- Source document -

<<<<

It’s been an incredible few years for Boom and Image. Titles like Lumberjanes, Sex Criminals, Teen Dog, Wicked + Divine, Bee and Puppycat, Saga, the Boom Box 2014 Mix Tape, Zero… I think you get the point. Many of the best monthly titles are being produced by these two companies, and I would argue that some of those titles are responsible for an increase in comics readers who aren’t straight white dudes, which has led to a call for greater diversity in comics – diversity of creators and of characters.
Comics has been a white boys’ playground for so long, but things look to be changing, albeit slowly. Marvel and DC titles are getting better about featuring leads beyond white boys in capes and tights, and while it’s taking a bit more time for diversity to hit on the other side of the page, dismantling decades of power held by a bunch of entrenched white dudes who prefer the good old days isn’t easy. Oni has opened up their submission process and will hopefully have an increased diversity of titles and creators as a result. Boom has launched their “Push Comics Forward” campaign trying to bring more diversity to the medium.

>>>>

- What is being asked -
Please transcribe the comics article from "Comics has been" to "to the medium.". Rely on the comics article alone.

- Dataset -
<<<<

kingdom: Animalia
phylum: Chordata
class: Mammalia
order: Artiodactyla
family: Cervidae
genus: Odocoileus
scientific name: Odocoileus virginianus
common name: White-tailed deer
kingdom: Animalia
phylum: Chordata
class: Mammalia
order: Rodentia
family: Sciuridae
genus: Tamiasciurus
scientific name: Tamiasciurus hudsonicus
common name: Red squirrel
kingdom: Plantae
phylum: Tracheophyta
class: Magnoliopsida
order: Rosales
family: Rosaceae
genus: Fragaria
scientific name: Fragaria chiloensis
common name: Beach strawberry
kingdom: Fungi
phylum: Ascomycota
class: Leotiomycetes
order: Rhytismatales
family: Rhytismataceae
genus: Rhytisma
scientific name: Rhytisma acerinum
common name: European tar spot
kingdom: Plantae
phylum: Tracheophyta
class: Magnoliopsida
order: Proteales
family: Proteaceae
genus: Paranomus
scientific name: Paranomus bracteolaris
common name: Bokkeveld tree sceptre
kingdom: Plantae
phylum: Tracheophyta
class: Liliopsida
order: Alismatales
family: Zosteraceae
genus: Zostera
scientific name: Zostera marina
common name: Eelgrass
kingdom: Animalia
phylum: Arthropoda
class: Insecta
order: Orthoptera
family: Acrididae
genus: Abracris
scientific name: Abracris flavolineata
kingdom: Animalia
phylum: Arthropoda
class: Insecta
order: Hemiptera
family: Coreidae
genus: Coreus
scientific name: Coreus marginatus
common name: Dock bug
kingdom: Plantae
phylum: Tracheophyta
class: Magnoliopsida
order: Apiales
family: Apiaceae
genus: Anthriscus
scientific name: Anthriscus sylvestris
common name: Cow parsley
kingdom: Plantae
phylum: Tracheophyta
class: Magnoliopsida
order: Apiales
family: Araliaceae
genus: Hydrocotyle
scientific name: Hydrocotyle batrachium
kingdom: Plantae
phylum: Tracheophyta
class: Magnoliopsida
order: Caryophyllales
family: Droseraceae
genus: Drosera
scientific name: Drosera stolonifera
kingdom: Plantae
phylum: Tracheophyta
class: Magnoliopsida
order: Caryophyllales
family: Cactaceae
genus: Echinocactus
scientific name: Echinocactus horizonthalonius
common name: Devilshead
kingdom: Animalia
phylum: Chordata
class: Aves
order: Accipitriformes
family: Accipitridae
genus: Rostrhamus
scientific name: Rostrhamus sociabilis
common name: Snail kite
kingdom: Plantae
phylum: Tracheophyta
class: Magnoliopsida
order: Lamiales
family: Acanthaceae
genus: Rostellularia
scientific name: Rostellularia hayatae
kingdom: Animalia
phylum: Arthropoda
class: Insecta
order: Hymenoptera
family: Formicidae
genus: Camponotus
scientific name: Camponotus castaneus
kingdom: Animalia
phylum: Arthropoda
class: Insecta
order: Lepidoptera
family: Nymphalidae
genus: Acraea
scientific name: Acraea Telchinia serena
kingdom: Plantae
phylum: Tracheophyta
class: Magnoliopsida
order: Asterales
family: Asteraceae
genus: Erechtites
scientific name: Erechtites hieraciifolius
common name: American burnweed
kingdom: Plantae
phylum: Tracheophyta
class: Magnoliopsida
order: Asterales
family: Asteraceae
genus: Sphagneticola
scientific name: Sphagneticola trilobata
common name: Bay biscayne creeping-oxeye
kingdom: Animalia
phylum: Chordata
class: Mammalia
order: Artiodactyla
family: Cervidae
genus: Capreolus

>>>>

- Exercise result -
Comics has been a white boys’ playground for so long, but things look to be changing, albeit slowly. Marvel and DC titles are getting better about featuring leads beyond white boys in capes and tights, and while it’s taking a bit more time for diversity to hit on the other side of the page, dismantling decades of power held by a bunch of entrenched white dudes who prefer the good old days isn’t easy. Oni has opened up their submission process and will hopefully have an increased diversity of titles and creators as a result. Boom has launched their “Push Comics Forward” campaign trying to bring more diversity to the medium.